Just when I was about to give up hope, a small light bulb went on in my mind. It was only a flicker but at least it was a light. Missy, my personal assistant, had just paid my bills, including my credit cards, the week before. I’d asked her to pay the minimum on two cards and $35,000 on another. Could that payment possibly have posted? Granted, it was chump change compared to the $550,000 I needed, but, if it was available, I still had a glimmer of hope.
“Thank you, Porcelain Goddess” I murmured, as I exited the throne room with a new lease on life and headed for the closest cashier’s cage. Lord, let it be there, I prayed while the clerk behind the counter spoke with my bank for what seemed an eternity. “Mr. Lehmann, after your bank’s fee and the casino’s surcharge, you have $32,000 available.”

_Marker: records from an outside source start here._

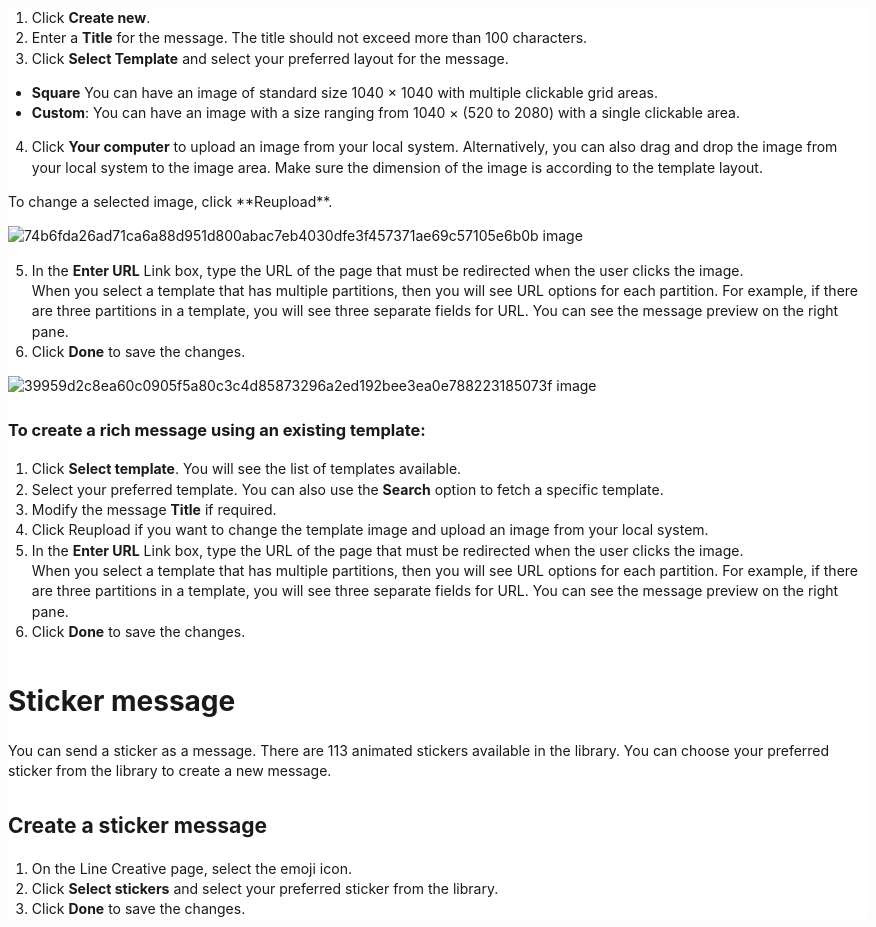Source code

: 1. Click **Create new**.
2. Enter a **Title** for the message. The title should not exceed more than 100 characters.
3. Click **Select Template** and select your preferred layout for the message.

* **Square** You can have an image of standard size 1040 × 1040 with multiple clickable grid areas.
* **Custom**: You can have an image with a size ranging from 1040 × (520 to 2080) with a single clickable area.

4. Click **Your computer** to upload an image from your local system. Alternatively, you can also drag and drop the image from your local system to the image area. Make sure the dimension of the image is according to the template layout.

<Note title="Note">
To change a selected image, click **Reupload**.
</Note>

![74b6fda26ad71ca6a88d951d800abac7eb4030dfe3f457371ae69c57105e6b0b image](https://files.readme.io/74b6fda26ad71ca6a88d951d800abac7eb4030dfe3f457371ae69c57105e6b0b-image.png)

5. In the **Enter URL** Link box, type the URL of the page that must be redirected when the user clicks the image.\
   When you select a template that has multiple partitions, then you will see URL options for each partition. For example, if there are three partitions in a template, you will see three separate fields for URL. You can see the message preview on the right pane.
6. Click **Done** to save the changes.

![39959d2c8ea60c0905f5a80c3c4d85873296a2ed192bee3ea0e788223185073f image](https://files.readme.io/39959d2c8ea60c0905f5a80c3c4d85873296a2ed192bee3ea0e788223185073f-image.png)

### To create a rich message using an existing template:

1. Click **Select template**. You will see the list of templates available.
2. Select your preferred template. You can also use the **Search** option to fetch a specific template.
3. Modify the message **Title** if required.
4. Click Reupload if you want to change the template image and upload an image from your local system.
5. In the **Enter URL** Link box, type the URL of the page that must be redirected when the user clicks the image.\
   When you select a template that has multiple partitions, then you will see URL options for each partition. For example, if there are three partitions in a template, you will see three separate fields for URL. You can see the message preview on the right pane.
6. Click **Done** to save the changes.

# Sticker message

You can send a sticker as a message. There are 113 animated stickers available in the library. You can choose your preferred sticker from the library to create a new message.

## Create a sticker message

1. On the Line Creative page, select the emoji icon.
2. Click **Select stickers** and select your preferred sticker from the library.
3. Click **Done** to save the changes.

“Yes, baby!” I rejoiced. “Thank you, Jesus.” “How do you want it?” she asked. Give me six blue and two orange, please. I hope I can make this $32,000 work better then my last $32,000,” I told her. But just then my voice of reason offered some sobering advice: Whoa, big guy, think this through. You’re going to need that $32,000 to pay for your insanity defense tomorrow. Your company is cash poor right now, and you’re certainly no Warren Buffett when it comes to the stock market.
My alter ego chimed in: “Dude, you don’t have a choice! With the trouble you’re facing, this is your last shot. You’ve got nothing to lose, and you need a 1700 percent return by morning. So what! You were practically there thirty minutes ago. Why don’t you take a load off, grab some grub, and then go get your moolah! This is your house, baby . . . let’s rock and roll!”